住民税非課税世帯にはさまざまな給付金や手当金が受け取れる制度がありますが、「住民税非課税世帯ではないから給付金は関係ない」と諦めている方もいるのではないでしょうか。

実は、課税世帯でも申請すれば受け取れる給付金・手当金などは存在します。

特に出産や育児、ひとり親世帯、減収に直面したときなどに、家計の負担を軽減できる支援制度があります。

本記事では、申請すれば受け取れる住民税課税世帯への給付金や手当金を9つ厳選して解説します。

1. 出産前後に受け取れる給付金・手当金5選

出産は新しい命の誕生で喜ばしいライフイベントである一方、高額な費用や一時的な収入減少の不安も伴うことが多いです。

しかし、住民税課税世帯であっても、申請することで受け取れる給付金・支援金があり、家計への負担を軽減できます。

出産前後に忘れずに申請したい給付金・手当金を5つ紹介します。

1.1 出産育児一時金

出産育児一時金は、公的医療保険の被保険者・被扶養者が出産したとき、子ども1人につき原則として50万円が支給される制度です。

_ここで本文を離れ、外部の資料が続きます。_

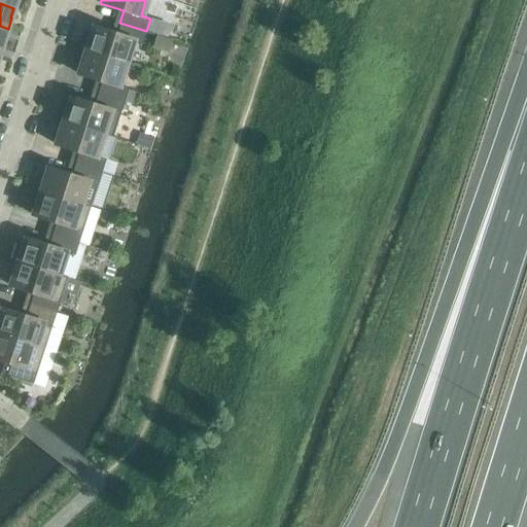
[(133,41),(142,44),(146,31),(119,23),(116,34),(93,27),(91,33),(85,32),(80,48),(126,64),(133,41)]
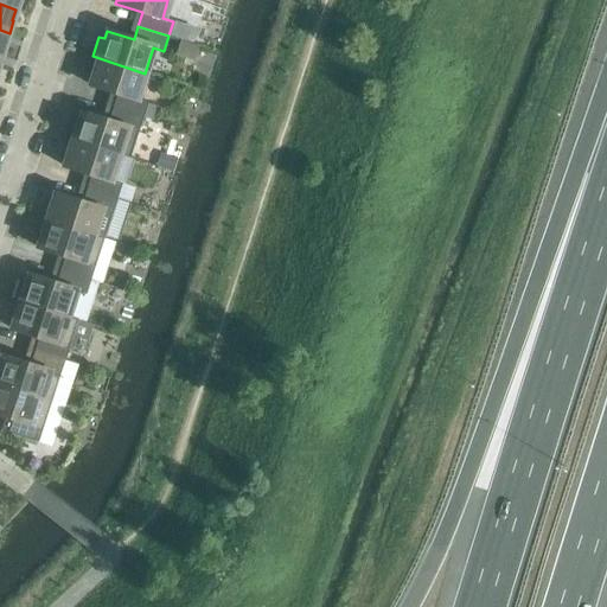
[(10,33),(0,30),(0,56),(4,45),(6,46),(10,33)]
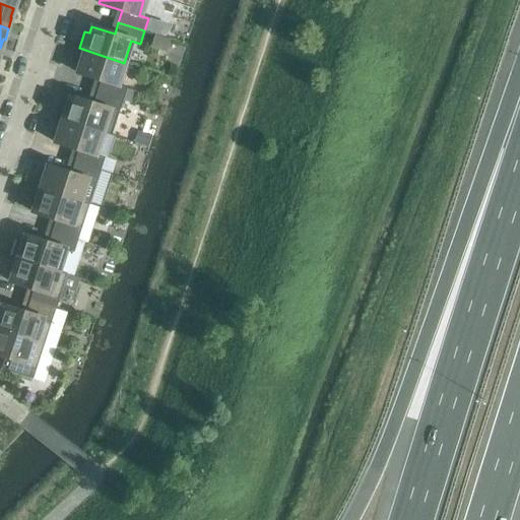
[(100,80),(95,91),(122,101),(126,87),(117,84),(124,63),(79,48),(73,65),(78,67),(76,73),(100,80)]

支給対象となるのは、以下の要件をいずれも満たす方です。

  • 出産した時点で公的医療保険に加入している
  • 妊娠4ヵ月(85日)以上での出産である

申請期限は出産日の翌日から2年以内です。

自動的に振り込まれるものではなく、自分から申請手続きをする必要があります。

なお、出産育児一時金の「直接支払制度」を利用すると、医療機関に直接費用が支払われます。

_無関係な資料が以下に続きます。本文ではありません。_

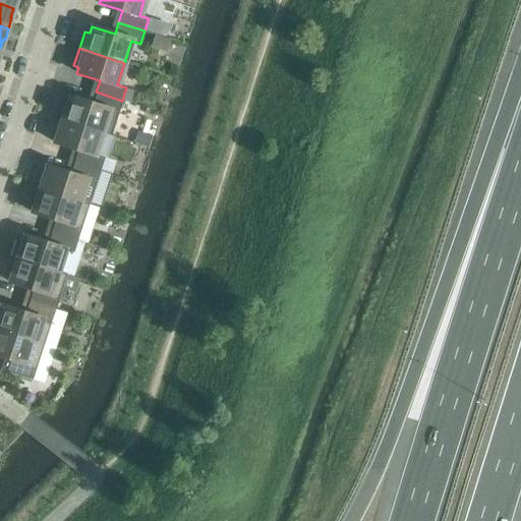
[(62,101),(57,118),(111,135),(122,101),(96,92),(93,104),(69,96),(67,103),(62,101)]
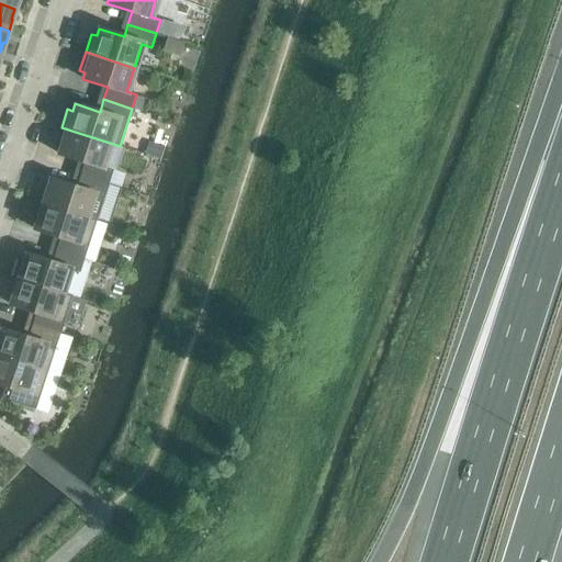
[(110,144),(120,147),(120,146),(62,127),(55,146),(60,147),(58,154),(83,161),(79,175),(108,183),(112,170),(102,167),(110,144)]
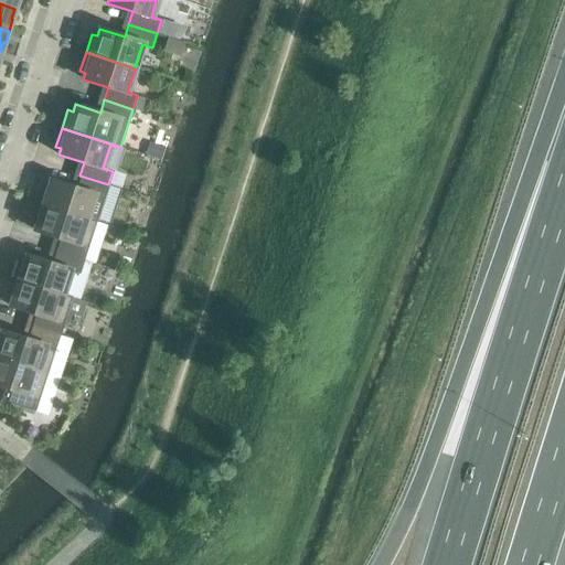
[(151,142),(147,155),(160,159),(164,147),(151,142)]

そのため、本人が窓口で支払う金額は、費用の総額から一時金の支給額を差し引いた残りの額となり、一度立て替え払いをする必要がないのがメリットです。

1.2 出産手当金

出産手当金は、被保険者が出産のため会社を休んでいる間、勤務先から給与が支払われなかった場合に支給される手当金です。

手当金の支給対象となるのは、出産日の42日前(多胎妊娠の場合98日)から出産の翌日以後56日目までの間で、会社を休んだ期間です。なお、出産が予定日より遅れた場合、遅れた期間についても支給されます。

出産手当金の支払い対象範囲1/6

出産手当金の支払い対象範囲

出所:全国健康保険協会「出産手当金」

支給額は、以下の計算式で求めた金額です。

「支給開始日以前12ヵ月間の各標準報酬月額を平均した額(※)」÷30日×2/3
※支給開始日:一番最初に出産手当金が支給された日

1日あたりの支給額は、平均標準日額の約3分の2の金額が目安となります。